Bagaikan Legolas dan Aragorn kami mendaki sampai ke tempat outbond. "Kamu takut, ya!" Ejeknya kepadaku. Aku menyembunyikan wajahku yang biru. "Sebenarnya naik kuda bisa asik, tapi bukan di tempat semacam ini." Tepisku "Alasan!" Cerocosnya. Benar dugaanku, tempat out bond yang dimaksud bapak kuda tadi tak lebih dari perjalanan naik beberapa ratus meter. Tapi tak masalah lah. Lama-lama aku bisa menikmati kudaku, aku bisa merasakan ayunan kaki sang kuda. Kudaku lebih liar. Kuda Si Amin lebih santai, tapi lebih senang eksplor. Maka hampir saja dia dibawa lari kudanya. Giliran dia yang tampak merah biru, dan aku tertawa selebar-lebarnya.
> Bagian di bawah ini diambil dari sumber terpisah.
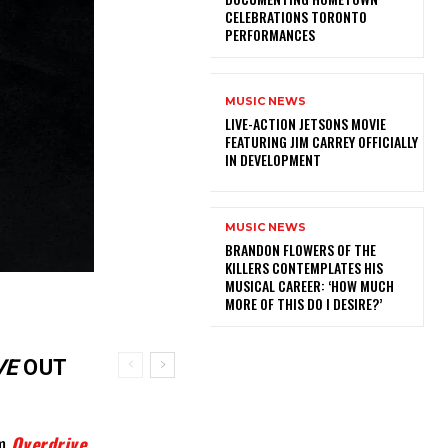
CELEBRATIONS TORONTO
PERFORMANCES
MUSIC NEWS
LIVE-ACTION JETSONS MOVIE
FEATURING JIM CARREY OFFICIALLY
IN DEVELOPMENT
MUSIC NEWS
​BRANDON FLOWERS OF THE
KILLERS CONTEMPLATES HIS
MUSICAL CAREER: ‘HOW MUCH
MORE OF THIS DO I DESIRE?’
VE
OUT
um
Overdrive
,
Kami tidak tertarik untuk masuk ke pemandian. Maka kami langsung meluncur turun. Aku bercerita kepadanya bahwa di daerah sana banyak tujang ojek yang akan menawarkan penginapan kepadanya kalau dia datang bareng cewek. Menawarkan penginapan dan segala fasilitas najis. Dia tersenyum. Aku bertanya, "Kenapa?" Dia menjawab asal, "Kalau datang sama cowok? Ah paling tukang ojeknya nawarin, sama saya saja, Mas!" Kami berderaian tawa.


Menjulang Nyata

Tampaknya nasib baik berpihak kepada kami. Ketika kami turun, lesehan yang tadi penuh sudah lebih sepi. Kami berbelok dan makan. Menunya tidak terlalu spesial, tetapi aku punya kenangan masa kecil di sini. Ini adalah lesehan pertamaku. Mungkin aku berumur 4 atau 5 tahun ketika pertama kali datang ke tempat ini. Ingatan-ingatan bahagia tentang Oomku yang sekarang tinggal menyisakan kemarahan dan sesak untuk Bu Dheku. Aku tak hendak berbicara lebih panjang tentang itu. Demikianlah maka ayam bakar, tempe, urap, jus tomat, es jeruk dan nasi sebakul itu habis kami bagi dua.

"Di atas ada tempat yang bagus buat foto!" Dan seketika Amin yang sebentar lalu mengaku kekenyangan langsung siaga 45. Berbagai polah dilakukannya, mulai terbang sampai sok serius. Demi bidikan kamera. Dasar Narsicus! Aku sih seneng saja, dapat talent gratis. Punya teman asik memang bikin perjalanan jadi meriah, kayak lomba krupuk nasional.



Usai dari sana jam lima sudah memanggil-manggil kami buat pulang. Aku belum memutuskan kembali ke Pare atau menginap di rumah. Tampaknya aku lebih berat ke rumah. Besok Shienna ulang tahun. Kami masih menyempatkan pergi ke hutan pinus, untuk sejenak mengambil beberapa foto. Talentku satu ini langsung bersiaga. Kupluk direnggutnya dan dia melepas kaus merahnya berganti kaos dalam hitam.

Dia tertawa memandangku, "Upacara bendera siap dimulai." Kami tertawa berderai, Setelah beberapa foto kami pulang. Dia sempat membayariku untuk sebuah labu dan tiga ikat selada air. Aku kangen makan selada air cocol sambal terasi, dilengkapi dengan wedang angsle atau kolak labu. Sudah meleleh rasanya liurku. Aku memilih menginap di rumah Pacet, dia pamit kepada ibuku dan kembali ke Sidoarjo. Rasanya gak masalah kalau perjalanan berikutnya sama dia lagi. Modalnya gampang kok, cukup marah-marah sebentar dan kamera.